By April 2008, Sedmoi Kontinent had 133 stores, most of them in the Moscow Region. The company's revenue in 2007 was $1.27 billion with a net profit of $99.2 million.

In February 2009, the French retail company Carrefour made an offer for 74.8% stake in Sedmoi Kontinent. Carrefour estimated the market value of Sedmoi Kontinent as $1.25 billion.

In June 2009, it was reported that the company had defaulted on bonds worth 1.9 billion rubles ($61 million), but it managed to get 7 billion rubles of its debts restructured in November 2009.

The company delisted from the Moscow Exchange in 2012.

== Operation ==
Since 2002 the company has operated a division of "Delivery Services" based on an online store, delivery is carried out in "old" Moscow and within 25 km from the MKAD daily from 9.00 to 23.00. The fleet consists of about 40 commercial vehicles Citroen, Peugeot and VAZ.

At the end of December 2008 it was included in the list of companies that will receive state support during the crisis.

According to the results of 2014, the revenue of JSC Seventh Continent amounted to 54.175 billion rubles.

At the beginning of 2016, the chain's stores were presented in two formats — supermarkets "Seventh Continent" (138 stores) and hypermarkets "Nash" (21 stores).
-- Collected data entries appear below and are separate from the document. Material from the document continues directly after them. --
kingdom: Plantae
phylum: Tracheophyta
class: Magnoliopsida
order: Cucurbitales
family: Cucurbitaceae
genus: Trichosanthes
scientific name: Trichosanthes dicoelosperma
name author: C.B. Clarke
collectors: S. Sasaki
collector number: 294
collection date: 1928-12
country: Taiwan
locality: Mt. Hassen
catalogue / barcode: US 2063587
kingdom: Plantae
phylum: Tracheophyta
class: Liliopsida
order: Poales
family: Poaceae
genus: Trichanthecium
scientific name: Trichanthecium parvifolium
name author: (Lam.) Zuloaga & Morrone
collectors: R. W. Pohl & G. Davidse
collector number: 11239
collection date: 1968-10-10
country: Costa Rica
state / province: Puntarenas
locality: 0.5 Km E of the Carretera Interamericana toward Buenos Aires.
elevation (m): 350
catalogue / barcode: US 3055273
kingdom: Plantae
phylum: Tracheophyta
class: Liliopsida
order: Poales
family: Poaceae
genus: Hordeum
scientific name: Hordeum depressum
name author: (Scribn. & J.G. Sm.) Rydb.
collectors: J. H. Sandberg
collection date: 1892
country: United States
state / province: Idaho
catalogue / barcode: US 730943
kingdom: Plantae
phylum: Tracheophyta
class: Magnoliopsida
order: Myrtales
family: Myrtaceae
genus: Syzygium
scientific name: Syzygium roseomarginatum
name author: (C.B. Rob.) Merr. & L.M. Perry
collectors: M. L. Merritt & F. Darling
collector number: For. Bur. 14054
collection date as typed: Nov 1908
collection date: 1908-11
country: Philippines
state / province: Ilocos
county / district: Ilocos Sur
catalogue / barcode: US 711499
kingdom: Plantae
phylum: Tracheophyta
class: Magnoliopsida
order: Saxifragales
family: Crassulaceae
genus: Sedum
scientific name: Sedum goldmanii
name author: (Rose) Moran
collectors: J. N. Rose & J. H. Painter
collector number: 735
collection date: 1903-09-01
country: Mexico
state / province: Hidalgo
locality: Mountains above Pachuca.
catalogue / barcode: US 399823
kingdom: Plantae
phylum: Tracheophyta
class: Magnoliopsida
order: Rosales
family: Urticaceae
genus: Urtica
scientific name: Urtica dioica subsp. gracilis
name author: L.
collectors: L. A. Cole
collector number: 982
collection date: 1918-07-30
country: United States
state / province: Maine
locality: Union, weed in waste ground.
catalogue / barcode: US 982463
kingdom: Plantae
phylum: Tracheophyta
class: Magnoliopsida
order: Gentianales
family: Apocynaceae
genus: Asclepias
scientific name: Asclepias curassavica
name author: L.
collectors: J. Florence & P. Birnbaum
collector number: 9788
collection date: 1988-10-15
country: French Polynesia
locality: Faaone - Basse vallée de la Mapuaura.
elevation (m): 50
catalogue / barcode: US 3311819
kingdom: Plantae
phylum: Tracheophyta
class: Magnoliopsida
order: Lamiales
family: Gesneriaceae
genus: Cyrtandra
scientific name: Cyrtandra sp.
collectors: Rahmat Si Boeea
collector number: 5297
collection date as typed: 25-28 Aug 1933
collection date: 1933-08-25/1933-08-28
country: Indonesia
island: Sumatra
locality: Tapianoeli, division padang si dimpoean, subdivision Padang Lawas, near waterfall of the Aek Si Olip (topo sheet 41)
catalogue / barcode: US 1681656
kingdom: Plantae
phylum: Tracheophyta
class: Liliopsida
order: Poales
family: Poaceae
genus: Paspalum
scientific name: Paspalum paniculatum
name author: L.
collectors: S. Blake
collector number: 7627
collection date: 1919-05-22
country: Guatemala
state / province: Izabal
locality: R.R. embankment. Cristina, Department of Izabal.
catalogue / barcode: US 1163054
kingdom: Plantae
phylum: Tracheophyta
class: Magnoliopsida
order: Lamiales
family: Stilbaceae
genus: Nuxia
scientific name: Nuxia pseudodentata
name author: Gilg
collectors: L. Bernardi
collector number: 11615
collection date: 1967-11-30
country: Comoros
In total, the network of Seventh Continent OJSC includes 209 stores in Moscow and the Moscow region, as well as in Kaliningrad, Perm, Belgorod, Vologda, Ivanovo, Nizhny Novgorod, Obninsk, Ryazan, Chelyabinsk, Rostov-on-Don and Yaroslavl.

== Stores ==
Sedmoi Kontinent was one of the first Russian multi-format retail chains. Its two major formats are supermarkets and hypermarkets.

Sedmoi Kontinent operates the following types of stores:
- Sed’moy kontinent - Pyat’ Zvezd (The Seventh Continent - Five Stars)
- Sed’moy kontinent - Universam (The Seventh Continent - Universam)
- Sed'moy kontinent-Ryadom s domom (The Seventh Continent - Next Door)
- Sed’moy kontinent - Gastronomiya (The Seventh Continent - Gastronomy)
- NASH Gypermarket (OUR Hypermarket)
- Prostor.

As of July 2010, the company had 121 supermarkets and 4 hypermarkets in Moscow and the Moscow Oblast, 10 supermarkets in Kaliningrad Oblast and one hypermarket in each of the following locations: Ryazan, Chelyabinsk, Minsk (Belarus), Perm, Belgorod and Yaroslavl.

== Owners and management ==
The main owners are entrepreneur Alexander Zanadvorov (74.81%), the family foundation of the ex-governor of the Tula region Vladimir Gruzdev (10%). Some of the company's shares were traded on the RTS and MICEX exchanges. Until November 2007, a large stake in 7K Invest Holding (which owned 74.81% of Seventh Continent OJSC until February 2008) belonged to State Duma Deputy Vladimir Gruzdev.

Chairman of the Board of Directors of the company — Vladimir Senkin, CEO — Anatoly Podlesov.